The histologic picture of the liver may be helpful in predicting the outcome of the liver disease. A picture similar to that of neonatal hepatitis, portal fibrosis with bile duct proliferation, or intrahepatic duct hypoplasia may be noted in the biopsies. Patients with portal fibrosis and bile duct proliferation appear to have worse outcomes. However, the hallmark of the liver biopsy in these patients is the deposition of the PAS (periodic acid–Schiff) stain diastase resistant α1-antitrypsin depositions in the periportal hepatocytes.

The number of infants presenting with neonatal cholestasis was addressed in a large prospective study of 202,000 Swedish newborns in which 120 PiZ patients were identified. Fourteen of the 120 PiZ infants had prolonged obstructive jaundice, and nine had severe clinical laboratory evidence of liver disease. Five patients had only laboratory evidence of liver disease. Eight other PiZ infants had minimal abnormalities in serum bilirubin and hepatic enzyme activity, and variable hepatosplenomegaly. Approximately 50% of the remaining patients with PiZ had abnormal levels of aminotransferase only. Follow-up studies of these patients at 18 years of age showed that more than 85% had persistently normal serum transaminase levels. Forty-eight patients with the phenotype PiSZ were identified in this study. None of these infants had clinical liver disease, but 10 of 42 patients at 3 months and one of 22 at 6 months of age had abnormal liver function tests.
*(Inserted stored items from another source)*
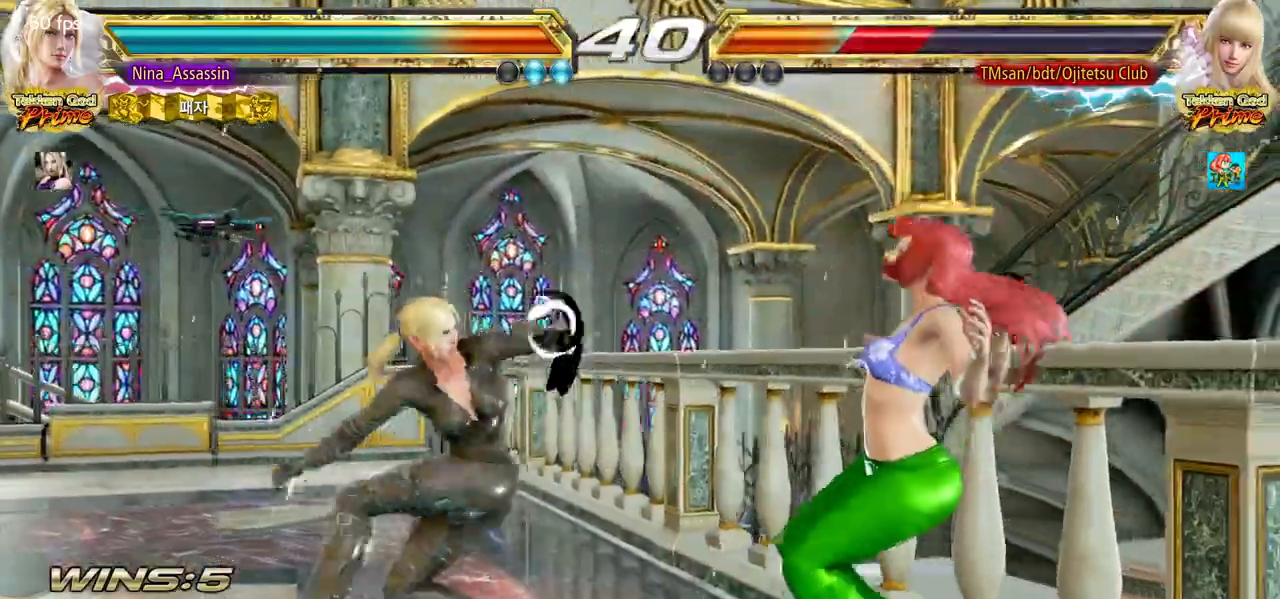
{"dt_ms": 500, "buttons": ["CROSS"], "left_stick": "center", "events": [[17, "TRIANGLE", "up"], [117, "CROSS", "down"], [183, "CROSS", "up"], [200, "CROSS", "down"], [250, "CROSS", "up"], [300, "CROSS", "down"], [350, "CROSS", "up"], [383, "CROSS", "down"], [417, "CROSS", "up"], [467, "CROSS", "down"]]}
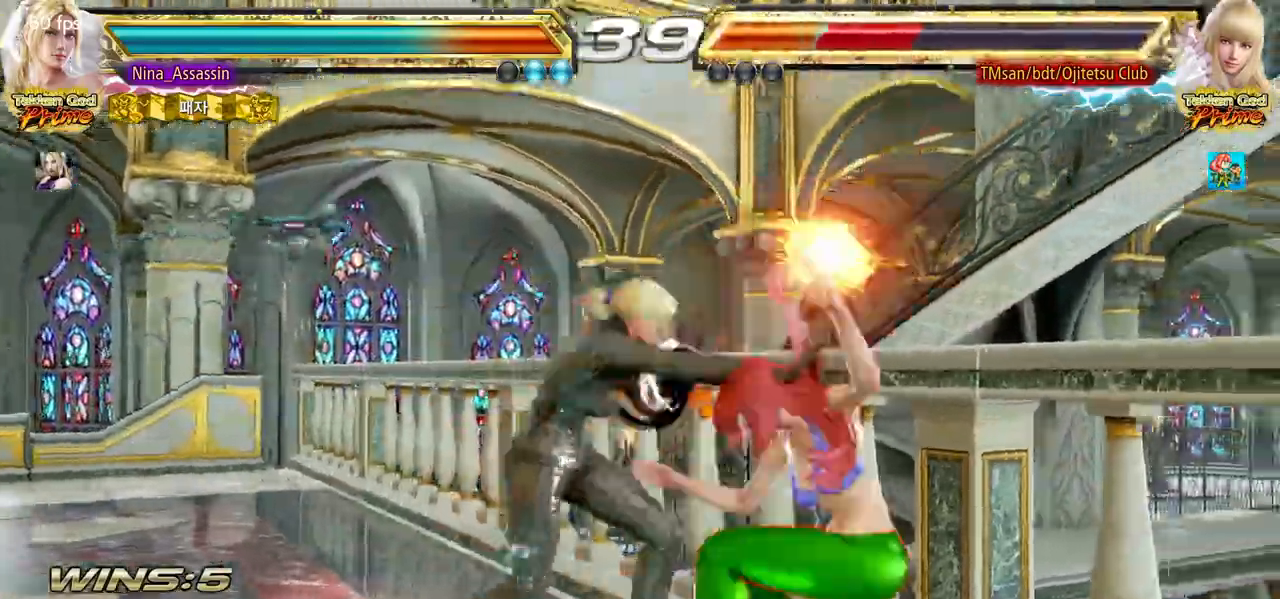
{"dt_ms": 500, "buttons": ["TRIANGLE"], "left_stick": "center", "events": [[17, "CROSS", "up"], [50, "CROSS", "down"], [100, "CROSS", "up"], [133, "CROSS", "down"], [267, "CROSS", "up"], [333, "TRIANGLE", "down"]]}
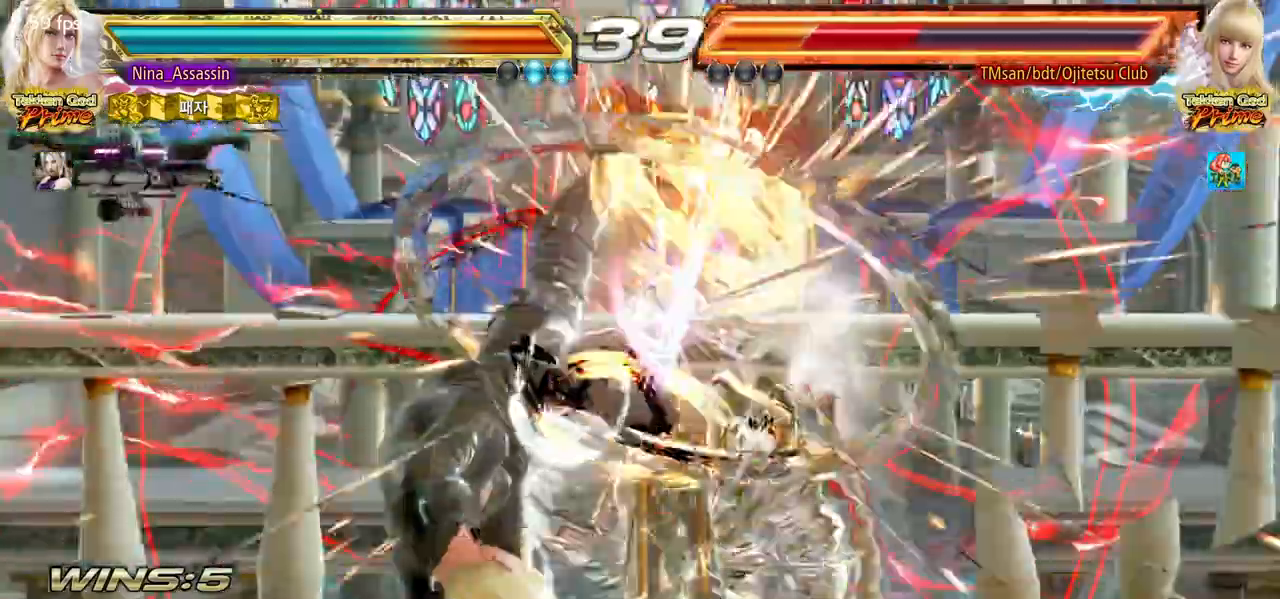
{"dt_ms": 500, "buttons": ["TRIANGLE"], "left_stick": "center", "events": []}
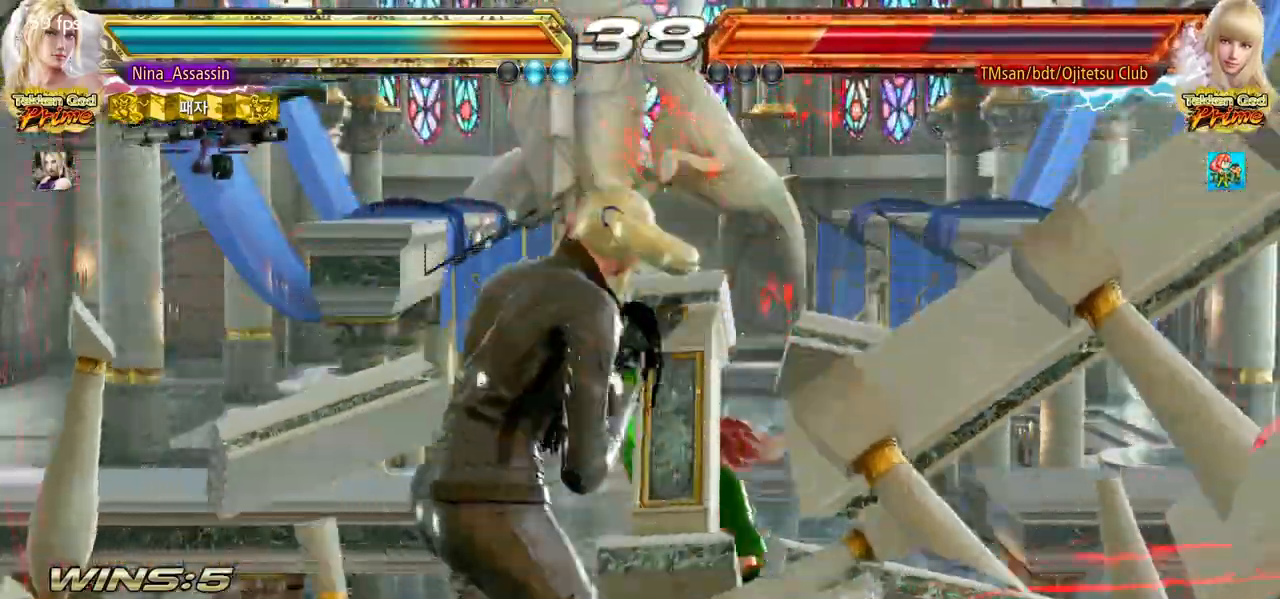
{"dt_ms": 500, "buttons": ["TRIANGLE"], "left_stick": "center", "events": []}
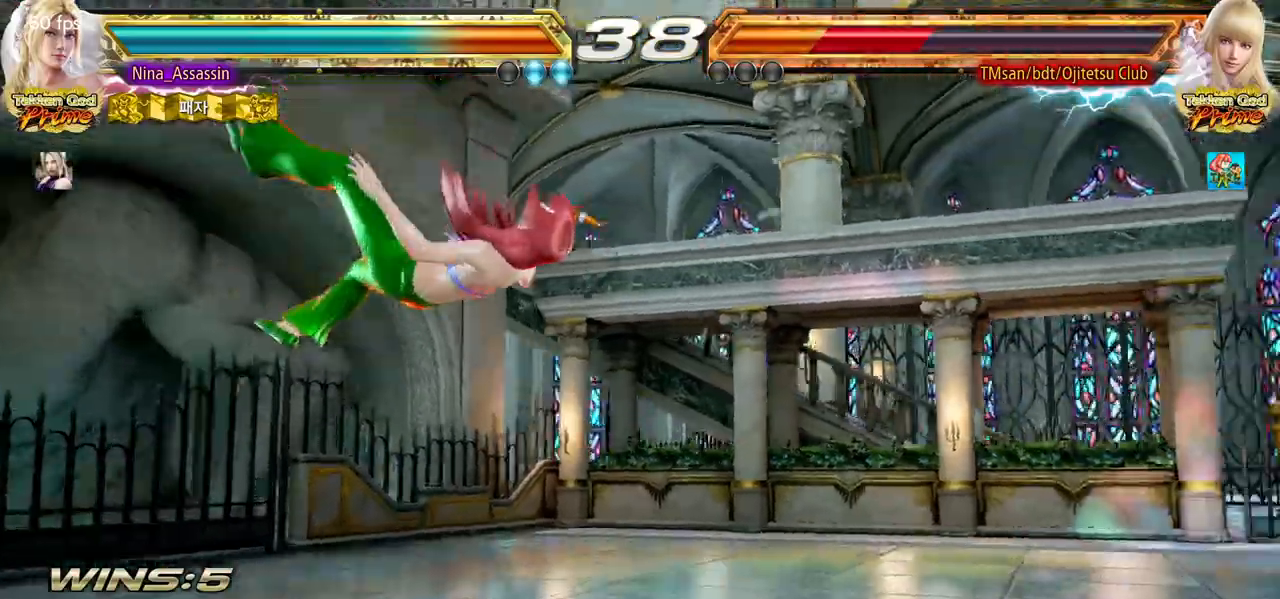
{"dt_ms": 500, "buttons": ["TRIANGLE"], "left_stick": "center", "events": [[183, "left_stick", "left"], [283, "left_stick", "center"]]}
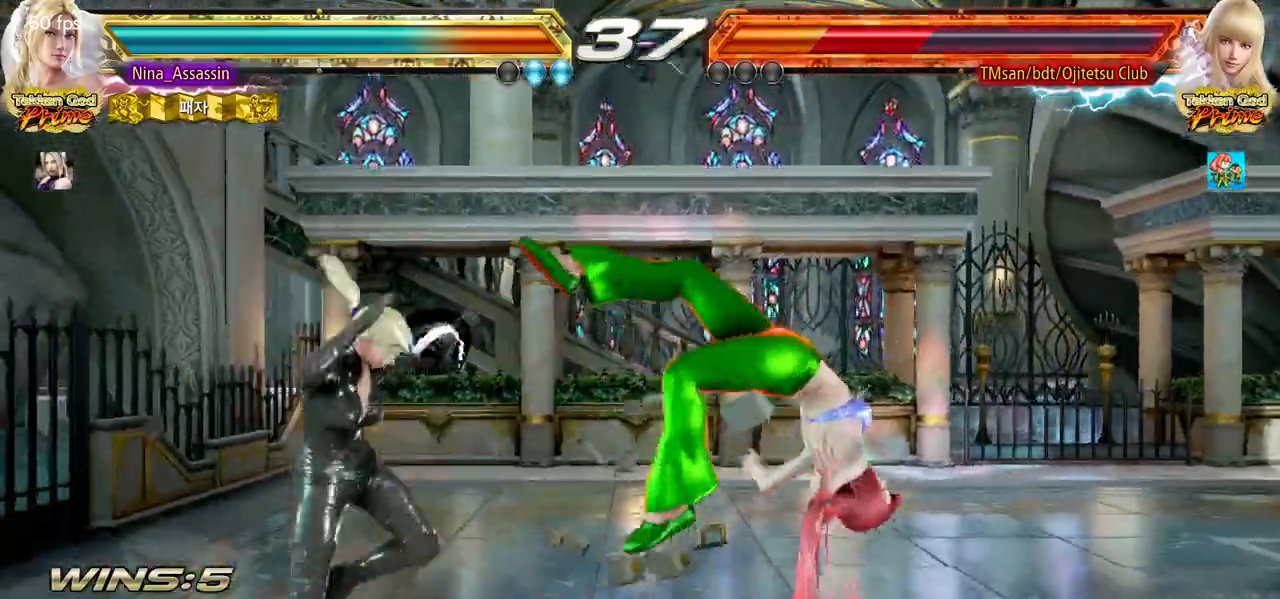
{"dt_ms": 500, "buttons": ["SQUARE", "TRIANGLE"], "left_stick": "right", "events": [[33, "left_stick", "right"], [83, "left_stick", "center"], [150, "left_stick", "right"], [200, "SQUARE", "down"]]}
In the United States, screening of 107,038 newborns showed the Piz phenotype in 21 infants. Of the 18 infants followed, only one had neonatal cholestatic jaundice and 5 had hepatomegaly and biochemical abnormalities, or both. At 3 to 6 years of age, none of the children had evidence of hepatic cirrhosis. Other reports indicate that patients with PiZ who present with neonatal cholestasis are more likely to develop serious liver disease in the future compared to those infants without a history of neonatal cholestatic jaundice. The overall risk of death from liver disease in children with PiZ during childhood is estimated at 2% to 3%. Boys are at higher risk compared to girls. Why some patients with PiZ have worse liver disease than others is not known. However, genetic and/or environmental factors may play a role.

Liver Disease in Adults

Single case reports and retrospective studies have suggested that adult patients with PiZ are likely to develop liver disease and hepatocellular carcinoma. Therefore, it does appear that α1-antitrypsin deficiency should be considered in the differential diagnosis of any adult patient with abnormal liver function tests, liver cirrhosis, portal hypertension, or hepatocellular carcinoma. It is estimated that the risk of developing hepatic cirrhosis in adults with α1-antitrypsin deficiency is about 10%.

A retrospective study on 17 autopsied cases of α1-antitrypsin deficiency identified in Sweden indicated a strong relation between α1-antitrypsin deficiency, liver cirrhosis, and primary liver cancer. However, the study suggests that male patients are at higher risk of development of liver cirrhosis and hepatoma in α1-antitrypsin deficiency.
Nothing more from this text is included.